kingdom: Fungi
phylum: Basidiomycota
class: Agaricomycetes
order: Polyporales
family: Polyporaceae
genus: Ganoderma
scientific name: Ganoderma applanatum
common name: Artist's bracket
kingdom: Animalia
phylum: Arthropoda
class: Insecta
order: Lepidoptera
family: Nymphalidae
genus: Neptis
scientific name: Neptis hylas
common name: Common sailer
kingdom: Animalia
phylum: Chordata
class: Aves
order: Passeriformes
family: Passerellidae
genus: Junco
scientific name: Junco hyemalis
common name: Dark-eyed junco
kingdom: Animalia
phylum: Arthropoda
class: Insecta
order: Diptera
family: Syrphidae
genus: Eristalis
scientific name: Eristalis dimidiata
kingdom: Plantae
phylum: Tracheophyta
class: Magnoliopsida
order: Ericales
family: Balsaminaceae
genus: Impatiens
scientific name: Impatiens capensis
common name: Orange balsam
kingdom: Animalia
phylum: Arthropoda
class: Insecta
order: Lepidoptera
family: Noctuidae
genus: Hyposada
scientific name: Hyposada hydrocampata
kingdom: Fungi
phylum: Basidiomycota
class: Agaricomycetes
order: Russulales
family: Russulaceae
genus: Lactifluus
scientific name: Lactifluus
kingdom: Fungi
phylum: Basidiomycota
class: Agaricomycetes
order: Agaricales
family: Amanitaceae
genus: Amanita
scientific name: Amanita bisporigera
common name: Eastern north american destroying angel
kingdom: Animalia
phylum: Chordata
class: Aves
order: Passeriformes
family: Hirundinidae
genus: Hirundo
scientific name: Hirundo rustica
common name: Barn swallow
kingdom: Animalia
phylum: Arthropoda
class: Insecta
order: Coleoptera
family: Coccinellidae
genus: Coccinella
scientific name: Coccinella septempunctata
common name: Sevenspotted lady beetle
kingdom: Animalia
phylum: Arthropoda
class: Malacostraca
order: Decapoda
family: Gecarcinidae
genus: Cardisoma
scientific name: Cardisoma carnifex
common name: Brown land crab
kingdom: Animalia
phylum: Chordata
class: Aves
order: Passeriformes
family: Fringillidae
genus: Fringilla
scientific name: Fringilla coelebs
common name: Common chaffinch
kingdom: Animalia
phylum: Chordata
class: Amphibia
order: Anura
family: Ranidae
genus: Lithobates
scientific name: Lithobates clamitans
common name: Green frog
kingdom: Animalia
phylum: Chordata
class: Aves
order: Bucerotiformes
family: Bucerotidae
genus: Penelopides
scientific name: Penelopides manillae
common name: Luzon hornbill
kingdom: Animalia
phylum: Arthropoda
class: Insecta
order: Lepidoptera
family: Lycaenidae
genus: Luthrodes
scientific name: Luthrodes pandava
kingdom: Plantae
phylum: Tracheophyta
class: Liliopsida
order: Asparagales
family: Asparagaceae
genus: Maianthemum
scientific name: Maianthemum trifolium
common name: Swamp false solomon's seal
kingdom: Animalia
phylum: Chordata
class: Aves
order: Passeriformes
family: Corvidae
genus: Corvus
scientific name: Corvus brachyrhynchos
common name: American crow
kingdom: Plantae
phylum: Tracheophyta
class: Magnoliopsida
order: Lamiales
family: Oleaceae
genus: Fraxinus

========================================

Rename "common name" to "vernacular name" throughout the entries above, and leave every other line unchanged.

> [CORRECT ANSWER]:
kingdom: Fungi
phylum: Basidiomycota
class: Agaricomycetes
order: Polyporales
family: Polyporaceae
genus: Ganoderma
scientific name: Ganoderma applanatum
vernacular name: Artist's bracket
kingdom: Animalia
phylum: Arthropoda
class: Insecta
order: Lepidoptera
family: Nymphalidae
genus: Neptis
scientific name: Neptis hylas
vernacular name: Common sailer
kingdom: Animalia
phylum: Chordata
class: Aves
order: Passeriformes
family: Passerellidae
genus: Junco
scientific name: Junco hyemalis
vernacular name: Dark-eyed junco
kingdom: Animalia
phylum: Arthropoda
class: Insecta
order: Diptera
family: Syrphidae
genus: Eristalis
scientific name: Eristalis dimidiata
kingdom: Plantae
phylum: Tracheophyta
class: Magnoliopsida
order: Ericales
family: Balsaminaceae
genus: Impatiens
scientific name: Impatiens capensis
vernacular name: Orange balsam
kingdom: Animalia
phylum: Arthropoda
class: Insecta
order: Lepidoptera
family: Noctuidae
genus: Hyposada
scientific name: Hyposada hydrocampata
kingdom: Fungi
phylum: Basidiomycota
class: Agaricomycetes
order: Russulales
family: Russulaceae
genus: Lactifluus
scientific name: Lactifluus
kingdom: Fungi
phylum: Basidiomycota
class: Agaricomycetes
order: Agaricales
family: Amanitaceae
genus: Amanita
scientific name: Amanita bisporigera
vernacular name: Eastern north american destroying angel
kingdom: Animalia
phylum: Chordata
class: Aves
order: Passeriformes
family: Hirundinidae
genus: Hirundo
scientific name: Hirundo rustica
vernacular name: Barn swallow
kingdom: Animalia
phylum: Arthropoda
class: Insecta
order: Coleoptera
family: Coccinellidae
genus: Coccinella
scientific name: Coccinella septempunctata
vernacular name: Sevenspotted lady beetle
kingdom: Animalia
phylum: Arthropoda
class: Malacostraca
order: Decapoda
family: Gecarcinidae
genus: Cardisoma
scientific name: Cardisoma carnifex
vernacular name: Brown land crab
kingdom: Animalia
phylum: Chordata
class: Aves
order: Passeriformes
family: Fringillidae
genus: Fringilla
scientific name: Fringilla coelebs
vernacular name: Common chaffinch
kingdom: Animalia
phylum: Chordata
class: Amphibia
order: Anura
family: Ranidae
genus: Lithobates
scientific name: Lithobates clamitans
vernacular name: Green frog
kingdom: Animalia
phylum: Chordata
class: Aves
order: Bucerotiformes
family: Bucerotidae
genus: Penelopides
scientific name: Penelopides manillae
vernacular name: Luzon hornbill
kingdom: Animalia
phylum: Arthropoda
class: Insecta
order: Lepidoptera
family: Lycaenidae
genus: Luthrodes
scientific name: Luthrodes pandava
kingdom: Plantae
phylum: Tracheophyta
class: Liliopsida
order: Asparagales
family: Asparagaceae
genus: Maianthemum
scientific name: Maianthemum trifolium
vernacular name: Swamp false solomon's seal
kingdom: Animalia
phylum: Chordata
class: Aves
order: Passeriformes
family: Corvidae
genus: Corvus
scientific name: Corvus brachyrhynchos
vernacular name: American crow
kingdom: Plantae
phylum: Tracheophyta
class: Magnoliopsida
order: Lamiales
family: Oleaceae
genus: Fraxinus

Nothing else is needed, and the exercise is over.